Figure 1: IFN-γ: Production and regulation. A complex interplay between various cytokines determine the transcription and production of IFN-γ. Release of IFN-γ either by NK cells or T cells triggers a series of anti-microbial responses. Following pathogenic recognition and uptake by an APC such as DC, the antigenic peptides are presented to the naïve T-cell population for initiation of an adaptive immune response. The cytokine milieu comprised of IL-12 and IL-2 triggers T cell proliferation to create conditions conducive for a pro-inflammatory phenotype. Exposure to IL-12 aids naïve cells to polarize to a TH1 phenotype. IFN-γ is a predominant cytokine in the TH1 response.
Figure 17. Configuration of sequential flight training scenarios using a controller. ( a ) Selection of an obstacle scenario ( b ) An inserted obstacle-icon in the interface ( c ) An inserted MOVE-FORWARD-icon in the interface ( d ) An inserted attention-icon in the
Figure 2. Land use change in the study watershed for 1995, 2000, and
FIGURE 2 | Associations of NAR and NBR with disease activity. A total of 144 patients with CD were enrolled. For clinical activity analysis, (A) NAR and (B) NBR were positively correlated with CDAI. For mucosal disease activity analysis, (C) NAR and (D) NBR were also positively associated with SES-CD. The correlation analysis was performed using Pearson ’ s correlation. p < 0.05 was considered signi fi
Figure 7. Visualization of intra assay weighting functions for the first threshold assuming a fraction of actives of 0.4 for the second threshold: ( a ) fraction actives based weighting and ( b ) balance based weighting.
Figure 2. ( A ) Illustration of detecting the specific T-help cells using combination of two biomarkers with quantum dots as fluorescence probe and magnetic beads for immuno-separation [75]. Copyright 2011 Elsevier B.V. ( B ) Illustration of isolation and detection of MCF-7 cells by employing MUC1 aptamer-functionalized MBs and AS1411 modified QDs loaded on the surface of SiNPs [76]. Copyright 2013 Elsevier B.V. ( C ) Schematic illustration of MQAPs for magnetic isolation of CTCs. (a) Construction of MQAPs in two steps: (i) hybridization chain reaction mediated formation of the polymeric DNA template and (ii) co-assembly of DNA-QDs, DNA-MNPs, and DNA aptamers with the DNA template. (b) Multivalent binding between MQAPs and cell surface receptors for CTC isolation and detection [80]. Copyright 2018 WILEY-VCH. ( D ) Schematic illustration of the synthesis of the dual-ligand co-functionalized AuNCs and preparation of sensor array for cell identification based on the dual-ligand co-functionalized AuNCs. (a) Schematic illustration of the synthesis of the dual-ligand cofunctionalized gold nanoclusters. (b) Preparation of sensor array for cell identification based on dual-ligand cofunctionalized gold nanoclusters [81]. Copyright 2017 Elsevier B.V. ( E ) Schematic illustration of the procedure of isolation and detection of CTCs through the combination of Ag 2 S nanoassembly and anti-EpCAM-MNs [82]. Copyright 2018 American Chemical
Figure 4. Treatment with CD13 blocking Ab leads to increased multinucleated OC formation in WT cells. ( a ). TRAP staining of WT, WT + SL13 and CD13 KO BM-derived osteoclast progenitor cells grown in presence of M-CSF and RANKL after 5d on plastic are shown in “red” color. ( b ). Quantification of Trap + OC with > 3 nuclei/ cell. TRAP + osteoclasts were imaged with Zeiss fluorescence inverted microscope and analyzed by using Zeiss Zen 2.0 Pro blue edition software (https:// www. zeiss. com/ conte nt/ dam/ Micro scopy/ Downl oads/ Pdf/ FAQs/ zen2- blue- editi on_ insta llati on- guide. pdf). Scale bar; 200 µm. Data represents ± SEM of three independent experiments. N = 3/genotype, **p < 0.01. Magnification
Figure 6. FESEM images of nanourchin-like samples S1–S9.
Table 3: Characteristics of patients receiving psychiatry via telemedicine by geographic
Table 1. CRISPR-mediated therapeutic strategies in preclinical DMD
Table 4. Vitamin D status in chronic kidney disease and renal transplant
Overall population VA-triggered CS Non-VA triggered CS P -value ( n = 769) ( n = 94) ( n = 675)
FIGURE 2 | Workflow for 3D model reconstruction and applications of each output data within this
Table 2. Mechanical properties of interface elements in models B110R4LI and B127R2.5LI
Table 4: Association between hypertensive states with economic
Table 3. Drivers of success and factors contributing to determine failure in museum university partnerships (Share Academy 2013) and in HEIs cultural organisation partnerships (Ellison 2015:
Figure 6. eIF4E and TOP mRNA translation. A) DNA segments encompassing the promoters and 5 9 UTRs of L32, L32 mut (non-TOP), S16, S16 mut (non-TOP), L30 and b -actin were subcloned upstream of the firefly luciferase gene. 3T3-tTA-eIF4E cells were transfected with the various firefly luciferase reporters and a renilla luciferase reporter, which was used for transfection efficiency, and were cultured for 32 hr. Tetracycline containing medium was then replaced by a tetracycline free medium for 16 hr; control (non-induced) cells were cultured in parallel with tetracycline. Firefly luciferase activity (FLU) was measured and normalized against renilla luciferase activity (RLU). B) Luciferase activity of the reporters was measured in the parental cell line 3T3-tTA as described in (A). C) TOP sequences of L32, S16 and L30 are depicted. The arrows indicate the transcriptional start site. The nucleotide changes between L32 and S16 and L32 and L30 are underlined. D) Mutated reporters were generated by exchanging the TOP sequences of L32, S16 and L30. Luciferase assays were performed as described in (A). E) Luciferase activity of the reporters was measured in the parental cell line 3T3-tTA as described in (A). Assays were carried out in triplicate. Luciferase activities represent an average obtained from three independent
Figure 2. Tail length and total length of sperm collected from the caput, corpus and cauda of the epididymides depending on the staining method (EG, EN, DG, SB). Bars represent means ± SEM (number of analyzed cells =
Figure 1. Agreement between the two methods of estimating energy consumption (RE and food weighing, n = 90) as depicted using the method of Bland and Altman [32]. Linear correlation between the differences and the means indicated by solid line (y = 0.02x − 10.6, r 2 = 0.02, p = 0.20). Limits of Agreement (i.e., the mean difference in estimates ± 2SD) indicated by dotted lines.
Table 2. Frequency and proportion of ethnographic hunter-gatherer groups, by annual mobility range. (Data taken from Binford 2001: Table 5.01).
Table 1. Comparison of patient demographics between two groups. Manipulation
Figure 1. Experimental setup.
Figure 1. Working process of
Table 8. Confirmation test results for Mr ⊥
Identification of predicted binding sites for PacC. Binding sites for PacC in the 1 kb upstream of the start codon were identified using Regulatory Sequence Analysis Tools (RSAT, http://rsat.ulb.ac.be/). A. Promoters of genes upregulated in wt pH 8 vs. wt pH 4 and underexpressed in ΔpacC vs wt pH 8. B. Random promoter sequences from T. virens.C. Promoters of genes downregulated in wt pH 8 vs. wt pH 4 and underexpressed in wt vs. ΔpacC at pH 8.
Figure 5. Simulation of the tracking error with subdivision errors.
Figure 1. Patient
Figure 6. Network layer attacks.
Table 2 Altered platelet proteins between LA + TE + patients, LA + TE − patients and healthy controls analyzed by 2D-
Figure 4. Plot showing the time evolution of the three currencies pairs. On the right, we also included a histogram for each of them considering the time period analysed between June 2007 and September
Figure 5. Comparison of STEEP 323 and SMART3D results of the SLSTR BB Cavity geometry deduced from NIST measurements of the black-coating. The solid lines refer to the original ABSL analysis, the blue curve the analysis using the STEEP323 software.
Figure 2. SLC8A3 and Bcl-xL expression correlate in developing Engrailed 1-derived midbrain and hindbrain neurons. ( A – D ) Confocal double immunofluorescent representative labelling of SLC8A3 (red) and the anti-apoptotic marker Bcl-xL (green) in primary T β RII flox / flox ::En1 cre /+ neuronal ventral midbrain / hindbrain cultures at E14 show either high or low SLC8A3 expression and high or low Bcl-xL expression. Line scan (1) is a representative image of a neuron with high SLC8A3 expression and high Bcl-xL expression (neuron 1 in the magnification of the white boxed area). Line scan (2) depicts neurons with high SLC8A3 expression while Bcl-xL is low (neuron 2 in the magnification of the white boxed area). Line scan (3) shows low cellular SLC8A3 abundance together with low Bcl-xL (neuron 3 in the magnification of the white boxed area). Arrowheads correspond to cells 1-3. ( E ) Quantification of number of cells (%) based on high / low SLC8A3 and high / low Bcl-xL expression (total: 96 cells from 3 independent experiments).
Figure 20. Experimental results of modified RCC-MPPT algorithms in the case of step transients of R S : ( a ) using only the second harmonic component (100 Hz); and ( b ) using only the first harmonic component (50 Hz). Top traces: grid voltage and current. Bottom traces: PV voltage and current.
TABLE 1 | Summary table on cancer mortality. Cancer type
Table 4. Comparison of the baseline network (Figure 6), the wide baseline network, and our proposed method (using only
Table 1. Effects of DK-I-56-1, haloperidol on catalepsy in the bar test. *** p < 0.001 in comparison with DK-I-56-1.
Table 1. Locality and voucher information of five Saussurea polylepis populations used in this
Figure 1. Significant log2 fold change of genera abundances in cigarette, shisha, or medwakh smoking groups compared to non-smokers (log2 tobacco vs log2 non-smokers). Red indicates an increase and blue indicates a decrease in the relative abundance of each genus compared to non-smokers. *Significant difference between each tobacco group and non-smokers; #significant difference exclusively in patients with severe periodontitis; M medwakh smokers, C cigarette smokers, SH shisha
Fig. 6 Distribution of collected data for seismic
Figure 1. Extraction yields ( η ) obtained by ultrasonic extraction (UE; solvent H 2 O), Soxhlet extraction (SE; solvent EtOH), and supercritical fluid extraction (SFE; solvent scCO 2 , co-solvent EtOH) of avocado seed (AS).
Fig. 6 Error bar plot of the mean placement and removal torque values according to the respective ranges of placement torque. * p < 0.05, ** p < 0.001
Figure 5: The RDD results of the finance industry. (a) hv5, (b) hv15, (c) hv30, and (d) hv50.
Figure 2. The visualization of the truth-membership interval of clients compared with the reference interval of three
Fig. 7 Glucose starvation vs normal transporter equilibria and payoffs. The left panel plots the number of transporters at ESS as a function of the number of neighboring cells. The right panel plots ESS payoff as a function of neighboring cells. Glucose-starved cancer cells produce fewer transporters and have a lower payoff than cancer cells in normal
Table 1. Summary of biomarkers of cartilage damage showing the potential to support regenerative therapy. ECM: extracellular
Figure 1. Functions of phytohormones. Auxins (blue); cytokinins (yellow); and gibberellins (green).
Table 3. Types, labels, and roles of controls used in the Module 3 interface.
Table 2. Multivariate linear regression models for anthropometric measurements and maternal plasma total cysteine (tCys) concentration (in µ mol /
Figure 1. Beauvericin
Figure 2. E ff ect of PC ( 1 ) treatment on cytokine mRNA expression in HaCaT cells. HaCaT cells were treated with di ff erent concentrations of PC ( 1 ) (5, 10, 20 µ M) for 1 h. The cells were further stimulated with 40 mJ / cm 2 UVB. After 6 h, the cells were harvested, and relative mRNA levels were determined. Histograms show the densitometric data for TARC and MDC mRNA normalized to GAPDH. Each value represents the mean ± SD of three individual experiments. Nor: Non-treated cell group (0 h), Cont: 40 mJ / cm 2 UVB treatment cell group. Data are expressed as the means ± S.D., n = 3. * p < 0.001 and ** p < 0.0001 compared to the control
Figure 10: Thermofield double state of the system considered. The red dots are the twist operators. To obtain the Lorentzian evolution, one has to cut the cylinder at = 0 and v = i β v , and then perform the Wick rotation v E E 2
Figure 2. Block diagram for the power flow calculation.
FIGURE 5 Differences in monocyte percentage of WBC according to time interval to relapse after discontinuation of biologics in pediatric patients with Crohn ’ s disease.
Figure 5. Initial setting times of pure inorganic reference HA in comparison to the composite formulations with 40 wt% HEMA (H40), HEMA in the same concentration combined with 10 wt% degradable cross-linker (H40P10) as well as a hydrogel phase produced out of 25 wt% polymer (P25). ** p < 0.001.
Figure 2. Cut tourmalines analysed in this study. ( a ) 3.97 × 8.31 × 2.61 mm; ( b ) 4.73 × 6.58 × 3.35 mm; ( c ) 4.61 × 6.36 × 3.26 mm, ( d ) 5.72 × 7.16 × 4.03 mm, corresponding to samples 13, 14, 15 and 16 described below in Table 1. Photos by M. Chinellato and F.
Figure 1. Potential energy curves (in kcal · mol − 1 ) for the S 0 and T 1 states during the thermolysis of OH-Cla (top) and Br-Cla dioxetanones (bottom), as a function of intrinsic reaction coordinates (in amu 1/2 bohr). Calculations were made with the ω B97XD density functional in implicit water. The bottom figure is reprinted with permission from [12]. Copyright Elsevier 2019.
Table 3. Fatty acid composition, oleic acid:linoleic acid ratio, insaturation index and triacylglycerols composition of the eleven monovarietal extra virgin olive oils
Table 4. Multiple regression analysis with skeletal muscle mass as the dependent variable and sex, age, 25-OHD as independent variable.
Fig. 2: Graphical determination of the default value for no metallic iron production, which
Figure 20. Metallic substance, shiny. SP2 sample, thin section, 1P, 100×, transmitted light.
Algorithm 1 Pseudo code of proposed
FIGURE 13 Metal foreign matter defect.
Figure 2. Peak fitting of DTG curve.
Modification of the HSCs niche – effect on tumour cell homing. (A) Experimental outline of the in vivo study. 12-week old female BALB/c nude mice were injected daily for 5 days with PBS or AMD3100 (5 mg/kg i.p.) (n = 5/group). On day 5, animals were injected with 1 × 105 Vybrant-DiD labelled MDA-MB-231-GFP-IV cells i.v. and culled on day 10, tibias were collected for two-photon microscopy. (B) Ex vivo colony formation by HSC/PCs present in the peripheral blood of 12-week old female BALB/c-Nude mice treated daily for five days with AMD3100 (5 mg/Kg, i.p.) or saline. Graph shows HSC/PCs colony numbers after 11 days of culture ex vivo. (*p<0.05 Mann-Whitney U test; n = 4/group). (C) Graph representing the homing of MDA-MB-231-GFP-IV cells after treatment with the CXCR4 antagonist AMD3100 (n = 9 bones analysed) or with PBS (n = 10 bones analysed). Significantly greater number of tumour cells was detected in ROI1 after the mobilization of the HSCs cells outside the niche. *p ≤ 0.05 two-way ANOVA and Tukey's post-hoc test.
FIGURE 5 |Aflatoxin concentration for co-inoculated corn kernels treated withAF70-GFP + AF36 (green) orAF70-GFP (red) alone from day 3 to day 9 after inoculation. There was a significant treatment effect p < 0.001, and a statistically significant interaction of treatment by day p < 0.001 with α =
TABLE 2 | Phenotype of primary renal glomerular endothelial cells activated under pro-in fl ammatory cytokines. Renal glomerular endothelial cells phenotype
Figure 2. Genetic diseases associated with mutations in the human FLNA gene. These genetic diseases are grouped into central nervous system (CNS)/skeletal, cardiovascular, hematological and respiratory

◇ ◇ ◇ ◇ ◇ ◇ ◇

Work order. Print the listing above from its first line through the line with "Figure 7. Visualization", and stop there.

Answer for the task.
Figure 1: IFN-γ: Production and regulation. A complex interplay between various cytokines determine the transcription and production of IFN-γ. Release of IFN-γ either by NK cells or T cells triggers a series of anti-microbial responses. Following pathogenic recognition and uptake by an APC such as DC, the antigenic peptides are presented to the naïve T-cell population for initiation of an adaptive immune response. The cytokine milieu comprised of IL-12 and IL-2 triggers T cell proliferation to create conditions conducive for a pro-inflammatory phenotype. Exposure to IL-12 aids naïve cells to polarize to a TH1 phenotype. IFN-γ is a predominant cytokine in the TH1 response.
Figure 17. Configuration of sequential flight training scenarios using a controller. ( a ) Selection of an obstacle scenario ( b ) An inserted obstacle-icon in the interface ( c ) An inserted MOVE-FORWARD-icon in the interface ( d ) An inserted attention-icon in the
Figure 2. Land use change in the study watershed for 1995, 2000, and
FIGURE 2 | Associations of NAR and NBR with disease activity. A total of 144 patients with CD were enrolled. For clinical activity analysis, (A) NAR and (B) NBR were positively correlated with CDAI. For mucosal disease activity analysis, (C) NAR and (D) NBR were also positively associated with SES-CD. The correlation analysis was performed using Pearson ’ s correlation. p < 0.05 was considered signi fi
Figure 7. Visualization of intra assay weighting functions for the first threshold assuming a fraction of actives of 0.4 for the second threshold: ( a ) fraction actives based weighting and ( b ) balance based weighting.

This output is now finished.